→ **SOURCE TEXT**
════════════════════

Carrots (Daucus carota var. sativus)
Is there anything tastier than eating a freshly-harvested carrot from your garden?
Even though carrots are usually inexpensive and plentiful in grocery stores, it is still satisfying to grow them in your home garden.
And as the Washington State University Extension points out, there are different varieties of carrots and you should choose a variety that matches your soil.
For instance, if you have deep, loose, sandy soil you can grow longer-rooted conical carrot varieties such as ‘Danvers’ and ‘Nantes’.
If you have shallower soil or heavy, rocky soil, you’ll want to choose shorter-rooted carrot varieties (that don’t grow as deep into the soil) such as Globe carrots (round-shaped carrots) or ‘Chantenay’ (cone-shaped carrots about 6-inches long).
Interesting Fact: You can find colorful carrots…you don’t have to settle for just orange carrots. Some seed-sellers offer yellow, red or purple carrots. These different colors will provide you with different nutrients (called phytonutrients).
Beets (Beta vulgaris)
Beets are cool weather crops that don’t like the heat, but they do like deep soil that drains well. (Reference)
What’s great about beets is that you can eat the reddish underground root portion of this vegetable, AND you can also eat the above ground leaves: the beet greens. It’s like a tasty added bonus.
And because they don’t mind the cool, they’ll grow in partial shade too.
But as the Texas A&M University Extension points out that since the beets can extend roots 3 to 4 feet into the soil, you don’t want to plant your beets too close to trees or else the tree roots will interfere with your crop.
You should be able to harvest your beets in about 2-months time. The root of the beets (the fleshy red part) is a great addition to smoothies and provides a nice earthy flavor.
Beets are also grown and eaten because of their medicinal value.
Drinking raw beet juice may lower blood pressure because beets contain nitrates which can be converted by our bodies into Nitric oxide. (Reference: The BEETing of your Heart) Nitric oxide triggers our blood vessels to dilate (open up more). This lowers our blood pressure because it is easier to pump blood through an open, dilated blood vessel than it is to pump blood through a tight, constricted blood vessel.

════════════════════

→ **RECORDED DATA**
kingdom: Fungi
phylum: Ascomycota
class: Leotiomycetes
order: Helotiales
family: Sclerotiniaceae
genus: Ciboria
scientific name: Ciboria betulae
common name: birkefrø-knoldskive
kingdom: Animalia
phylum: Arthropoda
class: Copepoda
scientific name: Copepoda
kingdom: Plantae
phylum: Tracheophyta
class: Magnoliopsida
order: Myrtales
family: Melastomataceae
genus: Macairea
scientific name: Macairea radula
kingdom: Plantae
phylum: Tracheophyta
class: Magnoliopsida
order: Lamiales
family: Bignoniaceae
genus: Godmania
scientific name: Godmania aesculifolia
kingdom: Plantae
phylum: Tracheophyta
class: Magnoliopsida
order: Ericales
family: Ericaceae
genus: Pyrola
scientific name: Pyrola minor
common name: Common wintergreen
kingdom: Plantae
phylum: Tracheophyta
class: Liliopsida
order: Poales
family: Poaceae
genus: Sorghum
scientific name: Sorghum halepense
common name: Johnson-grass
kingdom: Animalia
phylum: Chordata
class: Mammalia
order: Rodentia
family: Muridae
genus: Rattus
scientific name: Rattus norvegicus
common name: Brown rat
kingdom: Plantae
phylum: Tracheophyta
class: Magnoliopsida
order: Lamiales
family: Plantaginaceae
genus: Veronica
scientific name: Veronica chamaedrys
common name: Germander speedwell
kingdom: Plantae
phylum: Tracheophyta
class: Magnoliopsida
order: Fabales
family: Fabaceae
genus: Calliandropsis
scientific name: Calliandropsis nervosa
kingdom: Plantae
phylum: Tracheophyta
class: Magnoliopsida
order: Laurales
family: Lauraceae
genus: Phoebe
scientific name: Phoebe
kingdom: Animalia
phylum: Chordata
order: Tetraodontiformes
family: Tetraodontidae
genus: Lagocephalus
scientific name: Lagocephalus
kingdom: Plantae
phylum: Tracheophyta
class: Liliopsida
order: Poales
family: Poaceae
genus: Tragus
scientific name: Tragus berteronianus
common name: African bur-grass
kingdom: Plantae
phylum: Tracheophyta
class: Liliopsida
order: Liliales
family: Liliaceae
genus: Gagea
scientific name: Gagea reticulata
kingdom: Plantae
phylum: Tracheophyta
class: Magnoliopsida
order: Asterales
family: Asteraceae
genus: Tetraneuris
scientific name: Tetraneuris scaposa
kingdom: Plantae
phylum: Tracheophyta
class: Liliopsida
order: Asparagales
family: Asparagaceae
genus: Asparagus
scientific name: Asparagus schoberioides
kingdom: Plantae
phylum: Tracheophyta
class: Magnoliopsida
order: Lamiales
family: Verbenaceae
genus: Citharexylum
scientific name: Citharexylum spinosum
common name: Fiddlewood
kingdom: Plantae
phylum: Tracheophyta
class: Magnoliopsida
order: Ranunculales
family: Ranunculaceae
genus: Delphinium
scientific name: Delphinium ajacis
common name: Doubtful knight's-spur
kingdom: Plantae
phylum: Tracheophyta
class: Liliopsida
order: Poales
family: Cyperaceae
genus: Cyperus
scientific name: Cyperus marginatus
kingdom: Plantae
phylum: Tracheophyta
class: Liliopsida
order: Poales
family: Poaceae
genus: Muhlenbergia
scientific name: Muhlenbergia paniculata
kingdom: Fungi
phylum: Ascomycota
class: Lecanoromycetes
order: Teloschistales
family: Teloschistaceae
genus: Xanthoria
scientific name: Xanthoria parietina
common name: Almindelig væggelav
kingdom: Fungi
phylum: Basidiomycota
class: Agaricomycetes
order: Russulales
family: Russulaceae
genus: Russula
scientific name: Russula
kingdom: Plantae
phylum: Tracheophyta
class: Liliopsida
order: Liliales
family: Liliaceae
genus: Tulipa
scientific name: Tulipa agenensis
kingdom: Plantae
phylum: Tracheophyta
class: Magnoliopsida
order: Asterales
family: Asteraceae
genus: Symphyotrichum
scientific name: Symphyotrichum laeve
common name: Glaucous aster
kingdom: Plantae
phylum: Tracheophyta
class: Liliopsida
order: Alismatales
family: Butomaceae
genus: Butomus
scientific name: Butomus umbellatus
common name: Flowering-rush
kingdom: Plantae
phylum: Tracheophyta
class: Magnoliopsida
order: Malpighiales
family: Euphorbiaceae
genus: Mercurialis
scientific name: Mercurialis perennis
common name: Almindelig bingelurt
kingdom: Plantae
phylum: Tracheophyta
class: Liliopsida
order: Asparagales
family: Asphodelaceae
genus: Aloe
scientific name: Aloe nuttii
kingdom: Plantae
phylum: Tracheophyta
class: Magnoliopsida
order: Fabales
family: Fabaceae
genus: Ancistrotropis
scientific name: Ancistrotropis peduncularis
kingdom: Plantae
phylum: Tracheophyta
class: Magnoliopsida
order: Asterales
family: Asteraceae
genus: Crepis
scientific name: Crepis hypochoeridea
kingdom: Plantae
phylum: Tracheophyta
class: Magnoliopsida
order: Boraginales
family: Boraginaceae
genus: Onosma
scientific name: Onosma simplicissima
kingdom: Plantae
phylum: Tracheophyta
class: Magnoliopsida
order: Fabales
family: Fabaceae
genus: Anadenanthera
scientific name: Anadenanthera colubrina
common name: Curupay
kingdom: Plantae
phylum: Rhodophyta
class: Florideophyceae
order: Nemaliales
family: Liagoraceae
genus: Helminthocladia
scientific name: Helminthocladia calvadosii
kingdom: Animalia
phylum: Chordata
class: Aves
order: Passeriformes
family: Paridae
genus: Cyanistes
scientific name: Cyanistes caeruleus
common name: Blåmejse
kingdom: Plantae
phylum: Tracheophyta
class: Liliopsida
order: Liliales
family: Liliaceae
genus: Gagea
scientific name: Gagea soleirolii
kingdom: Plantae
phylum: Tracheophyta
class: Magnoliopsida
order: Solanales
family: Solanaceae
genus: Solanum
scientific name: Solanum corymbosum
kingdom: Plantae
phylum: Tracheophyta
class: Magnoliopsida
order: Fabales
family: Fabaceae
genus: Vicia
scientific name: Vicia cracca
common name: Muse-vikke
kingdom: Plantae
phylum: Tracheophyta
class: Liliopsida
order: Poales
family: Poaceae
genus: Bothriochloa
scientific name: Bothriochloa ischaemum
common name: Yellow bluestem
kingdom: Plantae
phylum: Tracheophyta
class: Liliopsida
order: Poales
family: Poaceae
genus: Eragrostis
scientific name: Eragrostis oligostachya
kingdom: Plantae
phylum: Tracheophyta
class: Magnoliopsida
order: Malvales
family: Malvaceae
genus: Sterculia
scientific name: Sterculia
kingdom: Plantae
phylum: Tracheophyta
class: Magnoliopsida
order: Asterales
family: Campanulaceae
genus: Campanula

════════════════════

→ **PROBLEMS AND TASKS**
- a) Can you reproduce the vegetable-gardening text, beginning at "If you have shallower" and ending after "drains well. (Reference)"?
- b) How would you put this sentence from the vegetable-gardening text into Spanish: "Beets are also grown and eaten because of their medicinal value."?
- c) Could you carry on the vegetable-gardening text from its final sentence?
The listing has nothing to do with the vegetable-gardening text.

→ **RESULTS OF THE EXERCISE**
- a)
If you have shallower soil or heavy, rocky soil, you’ll want to choose shorter-rooted carrot varieties (that don’t grow as deep into the soil) such as Globe carrots (round-shaped carrots) or ‘Chantenay’ (cone-shaped carrots about 6-inches long).
Interesting Fact: You can find colorful carrots…you don’t have to settle for just orange carrots. Some seed-sellers offer yellow, red or purple carrots. These different colors will provide you with different nutrients (called phytonutrients).
Beets (Beta vulgaris)
Beets are cool weather crops that don’t like the heat, but they do like deep soil that drains well. (Reference)

- b) Las remolachas también se cultivan y se comen por su valor medicinal.

- c)
Potatoes (Solanum tuberosum) 🥔
In the USA potatoes are definitely one of the most popular underground vegetables.
Potatoes can be prepared and eaten in SO many different ways. You can have mashed potatoes, French fries, potato chips, hashbrowns, scalloped potatoes, and lots more. (I sound like “Bubba” from “Forrest Gump” – but talking about potatoes not shrimp.)
They are a very versatile, calorie-rich vegetable that grows underground.
There are also lots of varieties of potatoes that have different shapes, colors and internal textures.
For instance, there are yellow potatoes like ‘Yukon Gold’, there are fingerling potatoes, red potatoes, white potatoes (like ‘Kennebec’ potatoes) and Russet potatoes.
According this article from Cornell University, potatoes grow best in acidic, well-drained soil and require full sun.
The soil temperature needs to be at least 40-degrees Fahrenheit before you can plant a ‘seed potato’ in the ground.
And you can get potato varieties that have different lengths of time before harvest. There are:
- ‘early’ varieties (approximately 65 days to harvest)
- ‘mid-season’ varieties (require about 80 days to harvest) and
- ‘late’ varieties that take 90 days or more before harvest. (Reference)
For more information on how to grow potatoes at home, check out this article from Cornell University.
Sweet Potatoes (Ipomoea batatas)
Sweet potatoes are another tasty root vegetable. They love hot weather, warm soil and have a longer growing season compared to regular potatoes. They require about 4 months to grow before you can harvest them. (Reference)
The sweet potato is believed to be native to Central America before it was spread throughout the world. (Reference)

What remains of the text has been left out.